**Activity:**
When a line in the data below includes "labels", pick it out and copy it.

+ + + +

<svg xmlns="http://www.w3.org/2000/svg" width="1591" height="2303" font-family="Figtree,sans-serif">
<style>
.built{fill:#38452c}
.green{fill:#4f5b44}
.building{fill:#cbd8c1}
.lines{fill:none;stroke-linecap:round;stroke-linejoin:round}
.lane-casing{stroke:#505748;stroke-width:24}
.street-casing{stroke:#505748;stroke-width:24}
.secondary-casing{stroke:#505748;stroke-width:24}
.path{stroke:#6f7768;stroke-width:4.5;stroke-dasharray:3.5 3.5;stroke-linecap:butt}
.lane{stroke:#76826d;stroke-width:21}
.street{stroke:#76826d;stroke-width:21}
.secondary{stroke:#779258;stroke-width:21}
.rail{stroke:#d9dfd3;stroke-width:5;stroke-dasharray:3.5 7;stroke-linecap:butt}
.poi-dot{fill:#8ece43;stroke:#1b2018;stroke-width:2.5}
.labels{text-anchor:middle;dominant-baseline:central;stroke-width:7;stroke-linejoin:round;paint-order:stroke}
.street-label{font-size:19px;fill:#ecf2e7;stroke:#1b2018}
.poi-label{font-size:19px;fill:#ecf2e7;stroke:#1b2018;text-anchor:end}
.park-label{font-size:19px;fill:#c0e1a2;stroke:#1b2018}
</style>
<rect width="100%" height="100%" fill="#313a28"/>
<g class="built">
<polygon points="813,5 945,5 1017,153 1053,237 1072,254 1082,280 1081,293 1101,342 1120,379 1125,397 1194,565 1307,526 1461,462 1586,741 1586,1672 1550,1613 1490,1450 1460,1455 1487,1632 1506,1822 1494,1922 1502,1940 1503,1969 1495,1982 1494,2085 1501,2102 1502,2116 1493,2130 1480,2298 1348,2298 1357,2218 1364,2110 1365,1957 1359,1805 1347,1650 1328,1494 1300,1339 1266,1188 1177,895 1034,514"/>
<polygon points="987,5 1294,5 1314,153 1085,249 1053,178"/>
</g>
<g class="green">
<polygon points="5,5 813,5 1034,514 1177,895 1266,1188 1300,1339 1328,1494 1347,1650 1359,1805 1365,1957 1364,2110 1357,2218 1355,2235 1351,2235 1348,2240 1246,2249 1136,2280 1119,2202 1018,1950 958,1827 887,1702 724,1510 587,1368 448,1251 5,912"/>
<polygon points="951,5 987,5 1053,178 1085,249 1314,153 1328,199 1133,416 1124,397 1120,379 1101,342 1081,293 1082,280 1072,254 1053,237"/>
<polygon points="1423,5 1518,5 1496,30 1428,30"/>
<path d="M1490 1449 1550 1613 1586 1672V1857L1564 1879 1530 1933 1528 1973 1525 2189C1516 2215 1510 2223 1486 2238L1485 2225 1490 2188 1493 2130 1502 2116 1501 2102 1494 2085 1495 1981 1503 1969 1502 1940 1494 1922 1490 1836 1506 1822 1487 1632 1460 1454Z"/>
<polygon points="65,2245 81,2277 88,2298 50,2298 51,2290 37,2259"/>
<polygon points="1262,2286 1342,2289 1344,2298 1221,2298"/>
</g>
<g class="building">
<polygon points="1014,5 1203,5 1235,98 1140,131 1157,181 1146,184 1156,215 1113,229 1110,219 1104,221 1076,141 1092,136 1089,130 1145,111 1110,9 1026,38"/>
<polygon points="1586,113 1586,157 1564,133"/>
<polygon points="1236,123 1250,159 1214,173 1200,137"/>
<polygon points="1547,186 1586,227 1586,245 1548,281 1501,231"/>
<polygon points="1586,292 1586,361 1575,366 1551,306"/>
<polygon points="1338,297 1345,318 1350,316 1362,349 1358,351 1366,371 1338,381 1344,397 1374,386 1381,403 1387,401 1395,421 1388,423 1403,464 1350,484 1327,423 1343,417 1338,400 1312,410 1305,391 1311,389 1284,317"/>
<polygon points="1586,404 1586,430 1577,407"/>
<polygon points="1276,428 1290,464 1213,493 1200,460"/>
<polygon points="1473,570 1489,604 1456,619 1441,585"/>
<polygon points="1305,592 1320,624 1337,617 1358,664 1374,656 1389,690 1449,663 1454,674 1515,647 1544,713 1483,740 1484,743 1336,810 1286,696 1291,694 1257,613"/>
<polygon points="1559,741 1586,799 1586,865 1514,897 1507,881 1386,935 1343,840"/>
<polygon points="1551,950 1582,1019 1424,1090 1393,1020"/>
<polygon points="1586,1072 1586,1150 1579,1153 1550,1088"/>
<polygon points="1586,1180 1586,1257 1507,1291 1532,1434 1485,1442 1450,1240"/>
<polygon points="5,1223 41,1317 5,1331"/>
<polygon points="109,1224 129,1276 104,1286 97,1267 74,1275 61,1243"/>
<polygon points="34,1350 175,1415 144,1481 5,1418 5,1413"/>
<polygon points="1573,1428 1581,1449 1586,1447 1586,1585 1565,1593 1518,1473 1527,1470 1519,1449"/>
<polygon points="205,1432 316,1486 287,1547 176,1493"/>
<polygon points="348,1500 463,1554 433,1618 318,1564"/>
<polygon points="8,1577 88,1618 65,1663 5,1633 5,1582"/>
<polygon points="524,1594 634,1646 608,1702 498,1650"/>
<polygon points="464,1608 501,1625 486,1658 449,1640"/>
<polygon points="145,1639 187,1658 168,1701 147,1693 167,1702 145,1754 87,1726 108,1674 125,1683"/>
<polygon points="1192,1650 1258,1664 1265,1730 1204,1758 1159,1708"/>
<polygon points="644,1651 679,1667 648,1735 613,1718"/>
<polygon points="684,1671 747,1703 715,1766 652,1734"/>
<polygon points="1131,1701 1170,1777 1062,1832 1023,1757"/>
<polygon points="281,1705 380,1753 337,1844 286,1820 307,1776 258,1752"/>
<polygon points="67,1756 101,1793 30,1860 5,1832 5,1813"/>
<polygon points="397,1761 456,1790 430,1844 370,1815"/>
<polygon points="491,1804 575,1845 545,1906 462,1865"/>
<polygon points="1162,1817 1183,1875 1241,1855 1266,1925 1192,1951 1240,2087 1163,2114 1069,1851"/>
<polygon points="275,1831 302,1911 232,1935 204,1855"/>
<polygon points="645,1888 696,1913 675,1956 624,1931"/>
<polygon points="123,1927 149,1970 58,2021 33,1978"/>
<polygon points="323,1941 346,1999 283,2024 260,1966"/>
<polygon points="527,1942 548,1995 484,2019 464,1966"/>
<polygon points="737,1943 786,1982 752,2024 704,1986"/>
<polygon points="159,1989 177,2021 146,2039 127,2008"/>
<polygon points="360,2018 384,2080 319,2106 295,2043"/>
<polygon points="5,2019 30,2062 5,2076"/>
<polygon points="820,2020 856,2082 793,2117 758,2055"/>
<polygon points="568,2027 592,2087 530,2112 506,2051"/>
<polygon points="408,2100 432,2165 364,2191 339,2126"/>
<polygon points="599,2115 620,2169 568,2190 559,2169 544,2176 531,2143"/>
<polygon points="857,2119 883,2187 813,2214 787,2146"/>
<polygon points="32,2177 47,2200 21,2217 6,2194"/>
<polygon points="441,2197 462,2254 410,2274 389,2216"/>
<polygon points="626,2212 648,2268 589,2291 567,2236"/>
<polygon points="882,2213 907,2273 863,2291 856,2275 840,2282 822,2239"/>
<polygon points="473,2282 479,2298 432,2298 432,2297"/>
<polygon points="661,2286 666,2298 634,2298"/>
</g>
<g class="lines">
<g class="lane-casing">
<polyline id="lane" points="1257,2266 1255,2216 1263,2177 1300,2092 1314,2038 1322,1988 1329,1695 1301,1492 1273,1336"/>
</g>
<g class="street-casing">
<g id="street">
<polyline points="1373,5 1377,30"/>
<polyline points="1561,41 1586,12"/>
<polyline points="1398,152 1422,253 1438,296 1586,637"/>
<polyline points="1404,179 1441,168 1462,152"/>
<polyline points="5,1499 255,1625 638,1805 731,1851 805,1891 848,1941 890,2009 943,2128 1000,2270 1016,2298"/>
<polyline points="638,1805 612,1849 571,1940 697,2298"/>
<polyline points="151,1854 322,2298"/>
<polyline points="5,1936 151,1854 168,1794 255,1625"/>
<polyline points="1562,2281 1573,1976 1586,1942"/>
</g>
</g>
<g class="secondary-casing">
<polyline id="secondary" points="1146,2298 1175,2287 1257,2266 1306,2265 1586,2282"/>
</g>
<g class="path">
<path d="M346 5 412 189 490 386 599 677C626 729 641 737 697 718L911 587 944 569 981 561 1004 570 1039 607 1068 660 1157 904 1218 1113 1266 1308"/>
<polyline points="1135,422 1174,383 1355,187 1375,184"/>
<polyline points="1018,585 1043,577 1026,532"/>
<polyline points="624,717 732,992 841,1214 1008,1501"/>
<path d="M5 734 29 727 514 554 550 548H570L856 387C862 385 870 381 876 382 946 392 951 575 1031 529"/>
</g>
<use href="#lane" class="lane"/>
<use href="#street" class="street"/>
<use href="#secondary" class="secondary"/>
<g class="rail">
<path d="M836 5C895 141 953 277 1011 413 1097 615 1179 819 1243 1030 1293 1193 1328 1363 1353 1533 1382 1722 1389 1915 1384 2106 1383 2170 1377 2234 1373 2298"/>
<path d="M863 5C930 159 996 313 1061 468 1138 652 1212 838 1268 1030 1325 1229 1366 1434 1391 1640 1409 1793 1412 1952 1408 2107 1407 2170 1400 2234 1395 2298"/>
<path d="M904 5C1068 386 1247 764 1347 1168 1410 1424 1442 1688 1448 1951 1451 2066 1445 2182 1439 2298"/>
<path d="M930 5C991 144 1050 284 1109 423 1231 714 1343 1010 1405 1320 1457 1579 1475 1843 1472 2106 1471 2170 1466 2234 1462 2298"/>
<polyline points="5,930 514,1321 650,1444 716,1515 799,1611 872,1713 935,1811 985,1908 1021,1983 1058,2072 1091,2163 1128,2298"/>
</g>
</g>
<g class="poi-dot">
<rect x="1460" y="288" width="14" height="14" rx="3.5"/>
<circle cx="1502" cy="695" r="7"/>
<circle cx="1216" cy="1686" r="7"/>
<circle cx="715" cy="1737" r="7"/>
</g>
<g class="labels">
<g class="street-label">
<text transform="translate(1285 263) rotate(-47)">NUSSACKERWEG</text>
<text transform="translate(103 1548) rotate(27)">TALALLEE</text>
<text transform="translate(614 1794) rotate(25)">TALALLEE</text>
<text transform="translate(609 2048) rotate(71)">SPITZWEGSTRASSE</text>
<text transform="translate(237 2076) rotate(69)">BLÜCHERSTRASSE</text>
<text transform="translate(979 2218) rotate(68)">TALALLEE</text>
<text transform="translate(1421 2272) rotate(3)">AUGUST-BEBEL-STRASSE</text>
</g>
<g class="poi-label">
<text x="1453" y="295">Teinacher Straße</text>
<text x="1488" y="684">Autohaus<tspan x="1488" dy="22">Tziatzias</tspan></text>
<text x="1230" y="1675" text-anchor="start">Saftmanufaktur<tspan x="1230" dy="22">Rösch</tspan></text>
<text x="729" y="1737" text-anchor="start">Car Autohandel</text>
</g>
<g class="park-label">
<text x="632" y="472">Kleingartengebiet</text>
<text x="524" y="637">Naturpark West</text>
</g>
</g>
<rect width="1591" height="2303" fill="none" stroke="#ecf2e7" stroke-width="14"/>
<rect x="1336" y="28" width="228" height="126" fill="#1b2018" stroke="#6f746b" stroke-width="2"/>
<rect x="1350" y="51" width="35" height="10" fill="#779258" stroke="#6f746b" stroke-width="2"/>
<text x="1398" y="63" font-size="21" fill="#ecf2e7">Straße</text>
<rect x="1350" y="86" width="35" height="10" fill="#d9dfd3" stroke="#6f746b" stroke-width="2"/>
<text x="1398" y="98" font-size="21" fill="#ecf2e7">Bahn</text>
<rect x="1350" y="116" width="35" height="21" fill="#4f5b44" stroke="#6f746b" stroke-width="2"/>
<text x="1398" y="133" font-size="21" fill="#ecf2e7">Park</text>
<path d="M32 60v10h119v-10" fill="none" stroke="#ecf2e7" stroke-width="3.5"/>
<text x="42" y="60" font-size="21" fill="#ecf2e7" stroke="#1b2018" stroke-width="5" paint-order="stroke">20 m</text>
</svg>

+ + + +

**Your response:**
.labels{text-anchor:middle;dominant-baseline:central;stroke-width:7;stroke-linejoin:round;paint-order:stroke}
<g class="labels">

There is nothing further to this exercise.